Miskin’s head dipped for a moment and he took on a wry smile. “This is very imaginative, yes? What did you hear?”
“Just that your group may be a little more active that is advertised. I don’t know yet; but I’ll be looking.”
“I tell you, there is nothing that…”
Brennan cut him off. “Keep in mind, Boris Mikhailovich, that whoever shot your colleagues may yet have you in his sights. Perhaps you need outside friends more than you realize.”
 
; Boris turned back to the refrigerator and put the bottle of Pepsi and vodka away. “I don’t know what you think you will find, but…”
But when he turned around, the back door was open once more and the man had gone.
By the time Miskin poked his head outside to see where the intruder had vanished to, Brennan was already over the back fence and around the block. His rental was parked half a street away from the house. As he approached it, he heard voices behind him. He hugged the wall of the adjacent building to stay out of sight, then peered back around the corner, across the street to the Russian’s residence.
There was a woman at the door; she was familiar.
The bar, when he’d met Walter months earlier. She was the woman who’d walked in and made everyone nervous.
It couldn’t be coincidence. He pulled out his phone and dialed Lang’s number. Maybe he’d talked to her for long enough to get an ID, Brennan thought.
3./
It was late, after ten o’clock. Malone got home tired and frustrated. The tipster’s information was pure dynamite, story-wise. But confirming any of it was going to be nightmarish.

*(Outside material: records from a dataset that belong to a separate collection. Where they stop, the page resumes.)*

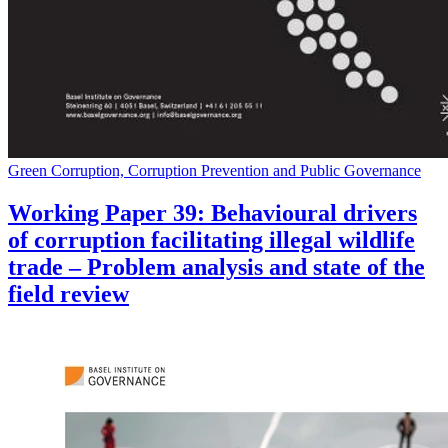
Green Corruption, Corruption Prevention and Public Governance
Working Paper 39: Behavioural drivers
of corruption facilitating illegal wildlife
trade – Problem analysis and state of the
field review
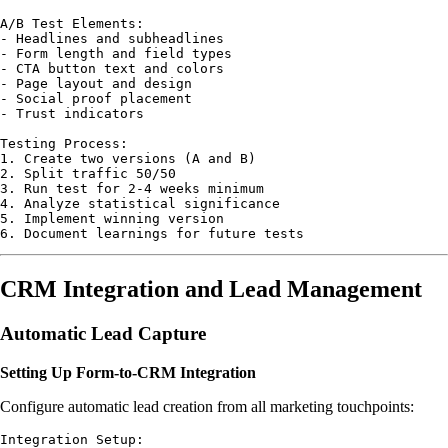
A/B Test Elements:

- Headlines and subheadlines

- Form length and field types

- CTA button text and colors

- Page layout and design

- Social proof placement

- Trust indicators

Testing Process:

1. Create two versions (A and B)

2. Split traffic 50/50

3. Run test for 2-4 weeks minimum

4. Analyze statistical significance

5. Implement winning version

CRM Integration and Lead Management
Automatic Lead Capture
Setting Up Form-to-CRM Integration
Configure automatic lead creation from all marketing touchpoints:
Integration Setup:
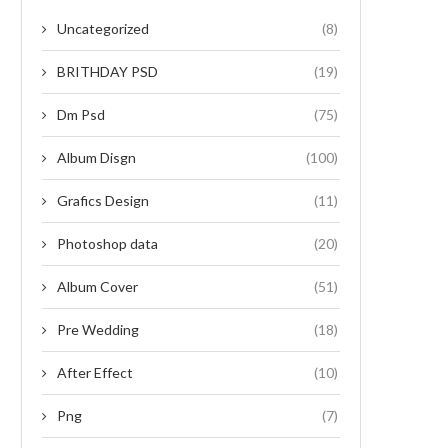
Uncategorized
(8)
BRITHDAY PSD
(19)
Dm Psd
(75)
Album Disgn
(100)
Grafics Design
(11)
Photoshop data
(20)
Album Cover
(51)
Pre Wedding
(18)
After Effect
(10)
Png
(7)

She closed her townhouse door and put her keys in the top drawer of the small telephone table by the entrance. She switched off the light on the table, always left on during the day to give the place the look of someone being home, in case anyone peeked through the front window.
Then she hung up her coat in the closet behind the door before taking the stairs to the kitchen. She put her purse on the nearby kitchen table and moved to the small sideboard she used as a stand-in for a bar, grabbing a bottle of rum and heading towards the fridge for mix.
“Don’t turn around,” a voice said. She gasped inwardly and dropped the bottle… and it was caught, by man’s hand, from right behind her. “Don’t worry, I’m not going to hurt you,” said the voice. The man put the bottle down on the table, behind them.